__Task description__
In the entries below, find the lines with the word "dùng" and copy them.

Stored data entries:

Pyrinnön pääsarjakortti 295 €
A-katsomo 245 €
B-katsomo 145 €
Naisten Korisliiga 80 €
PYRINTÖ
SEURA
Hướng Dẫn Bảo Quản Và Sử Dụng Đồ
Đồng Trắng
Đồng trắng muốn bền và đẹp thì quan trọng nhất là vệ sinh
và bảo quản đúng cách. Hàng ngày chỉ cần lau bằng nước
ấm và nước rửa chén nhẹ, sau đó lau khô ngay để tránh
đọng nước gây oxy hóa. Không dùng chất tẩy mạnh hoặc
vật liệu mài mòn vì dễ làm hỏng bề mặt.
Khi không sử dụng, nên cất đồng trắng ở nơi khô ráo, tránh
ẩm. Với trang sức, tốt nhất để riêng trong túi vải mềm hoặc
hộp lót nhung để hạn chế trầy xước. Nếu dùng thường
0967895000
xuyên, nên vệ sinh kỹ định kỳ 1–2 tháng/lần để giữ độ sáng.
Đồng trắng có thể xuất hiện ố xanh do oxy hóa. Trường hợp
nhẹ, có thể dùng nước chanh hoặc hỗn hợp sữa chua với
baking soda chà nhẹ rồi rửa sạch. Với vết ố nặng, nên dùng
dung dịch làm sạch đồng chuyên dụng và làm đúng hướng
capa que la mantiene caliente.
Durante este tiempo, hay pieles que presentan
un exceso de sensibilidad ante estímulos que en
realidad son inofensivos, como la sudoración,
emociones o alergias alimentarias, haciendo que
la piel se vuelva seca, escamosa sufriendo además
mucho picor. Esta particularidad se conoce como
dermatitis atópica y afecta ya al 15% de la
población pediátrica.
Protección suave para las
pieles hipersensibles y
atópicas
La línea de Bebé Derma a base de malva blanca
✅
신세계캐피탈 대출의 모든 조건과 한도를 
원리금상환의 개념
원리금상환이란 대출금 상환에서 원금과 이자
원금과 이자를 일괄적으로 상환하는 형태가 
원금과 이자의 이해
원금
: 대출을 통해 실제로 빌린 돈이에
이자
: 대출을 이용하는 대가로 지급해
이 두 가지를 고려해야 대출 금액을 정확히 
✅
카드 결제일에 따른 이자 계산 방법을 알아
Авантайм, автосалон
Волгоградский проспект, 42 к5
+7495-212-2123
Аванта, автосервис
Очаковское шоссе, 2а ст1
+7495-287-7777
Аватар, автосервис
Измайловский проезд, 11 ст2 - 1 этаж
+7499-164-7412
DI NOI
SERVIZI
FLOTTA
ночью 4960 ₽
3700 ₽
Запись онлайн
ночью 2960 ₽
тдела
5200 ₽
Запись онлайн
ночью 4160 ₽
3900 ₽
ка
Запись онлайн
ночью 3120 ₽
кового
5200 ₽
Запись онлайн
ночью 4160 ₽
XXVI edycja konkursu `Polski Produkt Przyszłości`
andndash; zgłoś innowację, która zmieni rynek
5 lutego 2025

__Task answer__
đọng nước gây oxy hóa. Không dùng chất tẩy mạnh hoặc
hộp lót nhung để hạn chế trầy xước. Nếu dùng thường
nhẹ, có thể dùng nước chanh hoặc hỗn hợp sữa chua với
baking soda chà nhẹ rồi rửa sạch. Với vết ố nặng, nên dùng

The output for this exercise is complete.